**WHAT YOU HAVE TO DO**
I'd like the entries repeated exactly, without their pictures.
• • • •
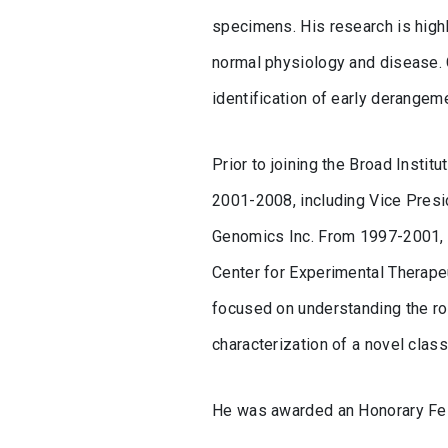
specimens. His research is highl
normal physiology and disease. 
identification of early derange
Prior to joining the Broad Insti
2001-2008, including Vice Presi
Genomics Inc. From 1997-2001, Cl
Center for Experimental Therapeu
focused on understanding the rol
characterization of a novel clas
He was awarded an Honorary Fel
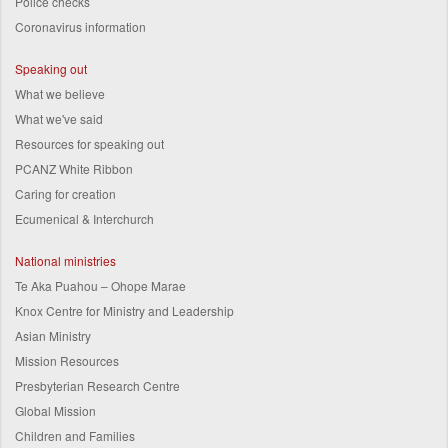
Police checks
Coronavirus information
Speaking out
What we believe
What we've said
Resources for speaking out
PCANZ White Ribbon
Caring for creation
Ecumenical & Interchurch
National ministries
Te Aka Puahou – Ohope Marae
Knox Centre for Ministry and Leadership
Asian Ministry
Mission Resources
Presbyterian Research Centre
Global Mission
Children and Families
• • • •
**RESPONSE TO THIS TASK**
specimens. His research is highl
normal physiology and disease. 
identification of early derange
Prior to joining the Broad Insti
2001-2008, including Vice Presi
Genomics Inc. From 1997-2001, Cl
Center for Experimental Therapeu
focused on understanding the rol
characterization of a novel clas
He was awarded an Honorary Fel
Police checks
Coronavirus information
Speaking out
What we believe
What we've said
Resources for speaking out
PCANZ White Ribbon
Caring for creation
Ecumenical & Interchurch
National ministries
Te Aka Puahou – Ohope Marae
Knox Centre for Ministry and Leadership
Asian Ministry
Mission Resources
Presbyterian Research Centre
Global Mission
Children and Families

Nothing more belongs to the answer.